Amazon Music Unlimited Price Going Up for Prime Subscribers
Prime subscribers will now save a dollar a month by choosing Amazon’s premium streaming service over a competitor like Spotify.
Amazon Music
Andrew Matthews/PA Images via GI
Amazon Prime users are about to feel a less-noticeable discount for their music streaming needs. The ubiquitous digital giant has announced it will increase the cost of its all-you-can-eat Amazon Music Unlimited streaming service to $8.99 for Prime subscribers, up a buck from $7.99 per month.
For those paying a one-and-done annual rate for AMU, the discounted price for Primers is also going up, from $79 to $89 per year.
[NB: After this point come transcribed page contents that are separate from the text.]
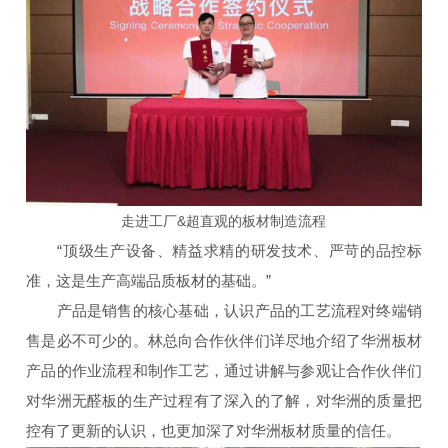
走进工厂&超直观的板材制造流程
“顶级生产设备、精益求精的研发技术、严苛的品控标
准，这是生产高端品质板材的基础。”
产品是销售的核心基础，认识产品的工艺流程对终端销
售是必不可少的。林总向合作伙伴们详尽地介绍了华洲板材
产品的作业流程和制作工艺，通过讲解与参观让合作伙伴们
对华洲无醛板的生产过程有了深入的了解，对华洲的质量把
控有了更新的认识，也更加深了对华洲板材质量的信任。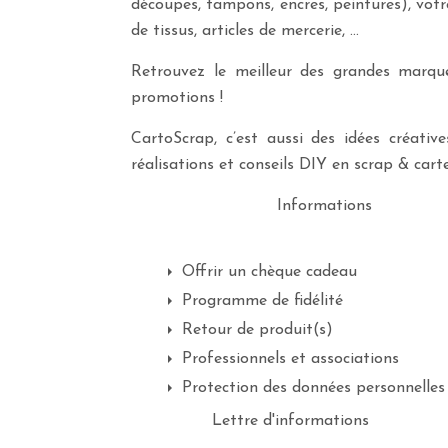
découpes, tampons, encres, peintures), vot
de tissus, articles de mercerie, …
Retrouvez le meilleur des grandes marques
promotions !
CartoScrap, c’est aussi des idées créati
réalisations et conseils DIY en scrap & carte
Informations
Offrir un chèque cadeau
Programme de fidélité
Retour de produit(s)
Professionnels et associations
Protection des données personnelles
Lettre d'informations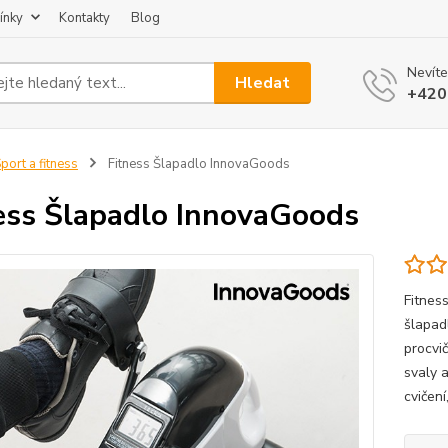
ínky
Kontakty
Blog
Nevíte
Hledat
+420
port a fitness
Fitness Šlapadlo InnovaGoods
ess Šlapadlo InnovaGoods
Fitnes
šlapad
procvič
svaly 
cvičení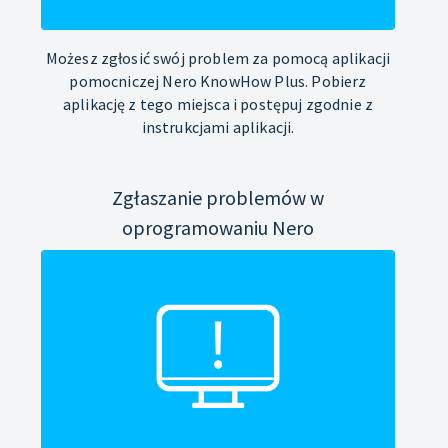
Możesz zgłosić swój problem za pomocą aplikacji
pomocniczej Nero KnowHow Plus. Pobierz
aplikację z tego miejsca i postępuj zgodnie z
instrukcjami aplikacji.
Zgłaszanie problemów w
oprogramowaniu Nero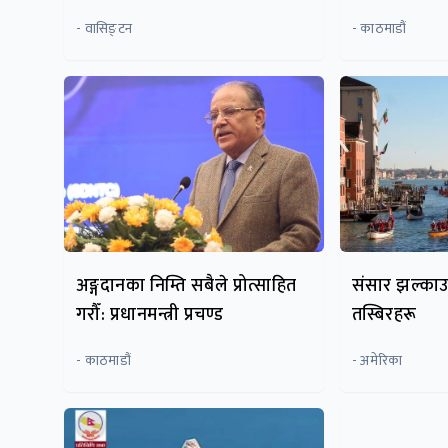
- वासिङ्टन
- काठमाडौं
अङ्गदानका निम्ति सबैले प्रोत्साहित
संसार झल्काउन
गरौँ: प्रधानमन्त्री प्रचण्ड
तस्बिरहरू
- काठमाडौं
- अमेरिका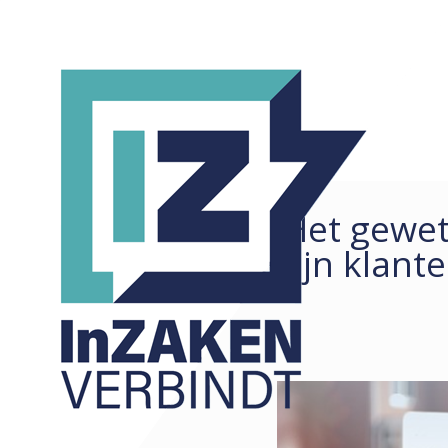
‘Het gewet
REDACTIONEEL
ALLE
zijn klant
ARTIKELEN
COLUMNS
KORTE ZAKEN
And the price of its single-device plan for Prime subscribers — where you can only stream from one gadget, like an Echo — is changing from $3.99 to $4.99 per month.
Announced in an new FAQ, the updated pricing goes into effect on May 5.
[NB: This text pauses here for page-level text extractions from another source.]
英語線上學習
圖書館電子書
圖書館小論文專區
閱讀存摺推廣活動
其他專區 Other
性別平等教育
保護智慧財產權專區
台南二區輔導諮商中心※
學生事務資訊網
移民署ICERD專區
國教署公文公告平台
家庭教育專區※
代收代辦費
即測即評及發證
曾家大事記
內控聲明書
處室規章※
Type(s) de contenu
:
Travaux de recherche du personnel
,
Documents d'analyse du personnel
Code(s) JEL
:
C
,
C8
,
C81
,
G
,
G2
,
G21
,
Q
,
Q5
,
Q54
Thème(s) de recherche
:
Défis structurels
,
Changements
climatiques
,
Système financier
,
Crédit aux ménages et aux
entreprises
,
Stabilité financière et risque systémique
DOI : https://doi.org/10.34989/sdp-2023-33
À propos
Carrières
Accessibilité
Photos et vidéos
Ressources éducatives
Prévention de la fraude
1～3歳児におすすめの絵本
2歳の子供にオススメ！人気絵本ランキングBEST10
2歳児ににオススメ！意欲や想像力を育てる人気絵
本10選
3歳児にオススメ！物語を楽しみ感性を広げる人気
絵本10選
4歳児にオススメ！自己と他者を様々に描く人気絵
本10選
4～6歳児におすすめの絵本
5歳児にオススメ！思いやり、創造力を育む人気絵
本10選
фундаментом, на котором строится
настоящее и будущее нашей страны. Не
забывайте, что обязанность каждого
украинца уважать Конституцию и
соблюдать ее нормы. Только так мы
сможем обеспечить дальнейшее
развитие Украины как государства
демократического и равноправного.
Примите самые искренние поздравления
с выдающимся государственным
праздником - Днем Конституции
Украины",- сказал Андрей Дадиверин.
The price increase narrows the financial benefit that Prime subscribers had by choosing AMU over competitors like Spotify and Apple Music, which cost $9.99 per month for their premium tiers. Non-Prime subscribers who want AMU, which boasts of having 75 million tracks in lossless HD quality but with millions more in Ultra HD and a growing stable of spatial audio offerings, also pay the industry standard price of $9.99.
A family plan available to only Prime subscribers appears unchanged at $14.99/month or $149/year.
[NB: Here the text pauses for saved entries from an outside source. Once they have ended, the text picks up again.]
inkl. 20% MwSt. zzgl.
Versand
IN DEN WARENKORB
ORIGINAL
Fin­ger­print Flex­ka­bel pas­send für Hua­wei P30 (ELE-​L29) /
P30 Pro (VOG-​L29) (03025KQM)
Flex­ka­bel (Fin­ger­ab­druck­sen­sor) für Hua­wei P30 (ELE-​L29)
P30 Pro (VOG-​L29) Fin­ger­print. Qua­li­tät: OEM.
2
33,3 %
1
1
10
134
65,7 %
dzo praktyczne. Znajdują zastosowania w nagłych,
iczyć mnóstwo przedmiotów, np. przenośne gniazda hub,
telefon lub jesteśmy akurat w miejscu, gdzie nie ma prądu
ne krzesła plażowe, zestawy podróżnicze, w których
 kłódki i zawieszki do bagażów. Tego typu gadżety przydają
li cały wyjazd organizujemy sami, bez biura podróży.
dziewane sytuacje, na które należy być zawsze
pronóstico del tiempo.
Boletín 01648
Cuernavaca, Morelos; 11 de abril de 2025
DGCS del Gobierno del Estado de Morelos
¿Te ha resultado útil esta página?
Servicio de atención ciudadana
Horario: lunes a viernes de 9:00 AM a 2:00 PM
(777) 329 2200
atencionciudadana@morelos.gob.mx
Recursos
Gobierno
On March 25, the price of an Amazon Prime subscription went up from $119 to $139 per year. So, beginning May 5 a person wanting a standard Prime subscription plus a year of Amazon Music Unlimited will be spending $228 per year if they go the lump sum route. A month ago that bundle would have cost a music-loving Prime devotee $198 per year.
Amazon doesn’t break out numbers for AMU, its true Spotify competitor, and the last time it disclosed how many subscribers it had across its many tiers — Prime Music, AMU, its single device plan and others — was early 2020 when it put the figure at “more than 55 million.”